§ **TASK DESCRIPTION**
Where "mast" appears in a line of the entries below, that line should be copied.

§ **GIVEN INFORMATION**
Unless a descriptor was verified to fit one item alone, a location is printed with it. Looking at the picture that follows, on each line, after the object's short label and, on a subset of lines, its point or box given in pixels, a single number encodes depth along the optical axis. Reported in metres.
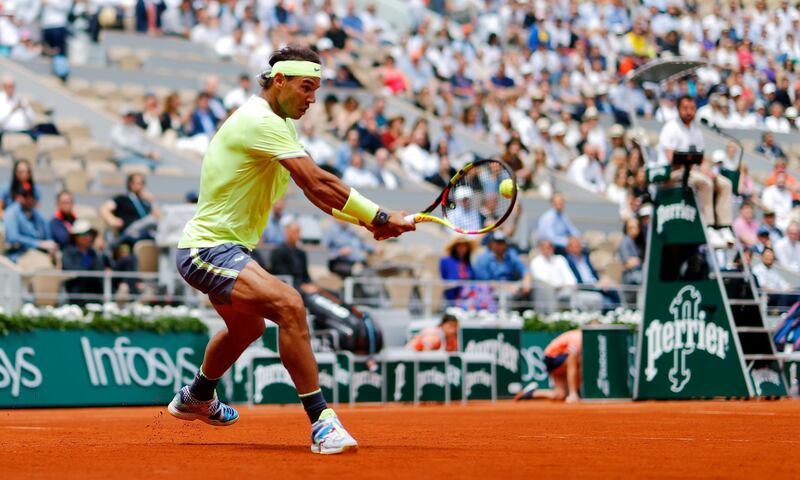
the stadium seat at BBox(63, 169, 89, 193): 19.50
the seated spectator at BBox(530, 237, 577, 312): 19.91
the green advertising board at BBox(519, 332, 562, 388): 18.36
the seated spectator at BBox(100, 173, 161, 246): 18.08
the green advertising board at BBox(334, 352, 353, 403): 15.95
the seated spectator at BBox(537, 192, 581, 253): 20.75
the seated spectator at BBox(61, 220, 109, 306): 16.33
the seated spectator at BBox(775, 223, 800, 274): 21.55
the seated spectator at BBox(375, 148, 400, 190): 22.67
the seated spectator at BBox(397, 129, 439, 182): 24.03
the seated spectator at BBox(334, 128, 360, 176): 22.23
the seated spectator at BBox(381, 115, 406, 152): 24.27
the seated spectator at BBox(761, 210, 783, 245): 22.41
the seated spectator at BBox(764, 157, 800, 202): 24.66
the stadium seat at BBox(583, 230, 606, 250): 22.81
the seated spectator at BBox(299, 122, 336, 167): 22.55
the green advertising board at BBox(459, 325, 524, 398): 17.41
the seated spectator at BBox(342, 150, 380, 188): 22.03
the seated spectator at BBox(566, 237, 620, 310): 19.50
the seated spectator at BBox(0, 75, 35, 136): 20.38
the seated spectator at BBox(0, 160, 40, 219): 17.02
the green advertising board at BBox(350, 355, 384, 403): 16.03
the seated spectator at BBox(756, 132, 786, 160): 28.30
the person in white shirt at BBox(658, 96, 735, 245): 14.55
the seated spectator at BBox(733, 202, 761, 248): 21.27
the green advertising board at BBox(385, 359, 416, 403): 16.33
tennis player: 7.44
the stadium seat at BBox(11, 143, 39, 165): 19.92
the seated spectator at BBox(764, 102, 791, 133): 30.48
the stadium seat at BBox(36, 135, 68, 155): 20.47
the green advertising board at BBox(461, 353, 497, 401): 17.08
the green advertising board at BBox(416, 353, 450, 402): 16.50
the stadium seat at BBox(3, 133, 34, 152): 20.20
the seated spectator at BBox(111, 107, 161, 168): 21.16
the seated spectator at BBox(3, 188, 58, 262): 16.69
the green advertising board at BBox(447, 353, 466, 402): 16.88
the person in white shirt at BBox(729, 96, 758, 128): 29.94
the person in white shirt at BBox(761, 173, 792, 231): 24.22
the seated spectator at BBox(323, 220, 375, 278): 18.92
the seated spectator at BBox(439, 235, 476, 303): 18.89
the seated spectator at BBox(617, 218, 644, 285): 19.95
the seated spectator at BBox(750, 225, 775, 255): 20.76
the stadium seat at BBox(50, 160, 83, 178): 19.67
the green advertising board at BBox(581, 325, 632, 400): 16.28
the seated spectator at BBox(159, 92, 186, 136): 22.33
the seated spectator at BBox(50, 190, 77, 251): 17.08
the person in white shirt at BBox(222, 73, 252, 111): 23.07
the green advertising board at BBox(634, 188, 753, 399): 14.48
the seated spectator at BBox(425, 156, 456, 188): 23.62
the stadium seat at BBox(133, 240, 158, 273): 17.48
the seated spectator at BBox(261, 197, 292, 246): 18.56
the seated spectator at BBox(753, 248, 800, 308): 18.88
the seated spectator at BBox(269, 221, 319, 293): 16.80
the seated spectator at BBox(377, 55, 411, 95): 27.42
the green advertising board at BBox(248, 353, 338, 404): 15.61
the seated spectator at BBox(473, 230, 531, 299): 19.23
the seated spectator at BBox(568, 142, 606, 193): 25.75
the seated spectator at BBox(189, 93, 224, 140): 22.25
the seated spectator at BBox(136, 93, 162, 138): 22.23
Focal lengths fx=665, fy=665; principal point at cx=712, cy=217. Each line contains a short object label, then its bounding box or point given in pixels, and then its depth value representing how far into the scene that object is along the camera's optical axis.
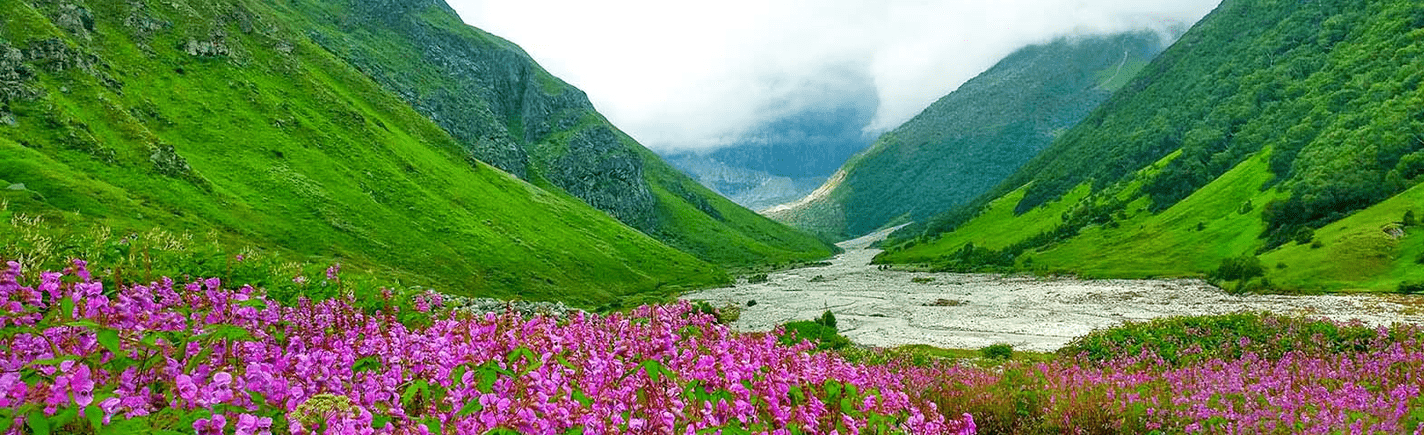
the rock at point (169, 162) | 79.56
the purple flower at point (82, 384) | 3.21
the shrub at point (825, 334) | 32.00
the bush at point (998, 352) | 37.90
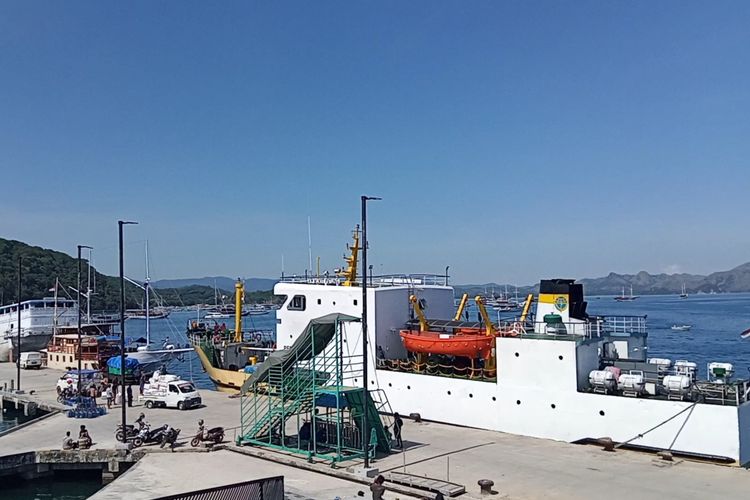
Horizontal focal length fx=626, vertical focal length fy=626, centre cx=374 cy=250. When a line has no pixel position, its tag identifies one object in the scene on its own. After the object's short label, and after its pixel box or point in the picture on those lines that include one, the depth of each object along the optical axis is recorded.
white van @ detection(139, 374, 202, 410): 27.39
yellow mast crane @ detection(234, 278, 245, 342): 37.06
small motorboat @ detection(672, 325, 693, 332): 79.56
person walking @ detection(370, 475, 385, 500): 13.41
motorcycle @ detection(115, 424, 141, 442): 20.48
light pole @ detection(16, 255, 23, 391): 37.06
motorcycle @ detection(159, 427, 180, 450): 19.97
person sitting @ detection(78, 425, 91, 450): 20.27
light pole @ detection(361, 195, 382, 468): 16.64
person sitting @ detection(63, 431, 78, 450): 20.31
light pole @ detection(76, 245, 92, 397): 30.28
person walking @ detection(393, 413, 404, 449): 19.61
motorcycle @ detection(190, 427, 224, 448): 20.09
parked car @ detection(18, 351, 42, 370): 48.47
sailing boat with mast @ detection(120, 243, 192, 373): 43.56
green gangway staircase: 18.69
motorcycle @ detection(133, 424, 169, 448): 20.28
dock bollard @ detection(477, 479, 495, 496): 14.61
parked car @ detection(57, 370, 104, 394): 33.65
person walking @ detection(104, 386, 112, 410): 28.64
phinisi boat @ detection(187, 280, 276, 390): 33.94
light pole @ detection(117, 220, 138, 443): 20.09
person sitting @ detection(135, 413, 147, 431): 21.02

§ **RESPONSE BOX**
yellow mast crane @ detection(234, 278, 245, 342): 37.06
sailing boat with mast @ detection(120, 243, 192, 373): 43.56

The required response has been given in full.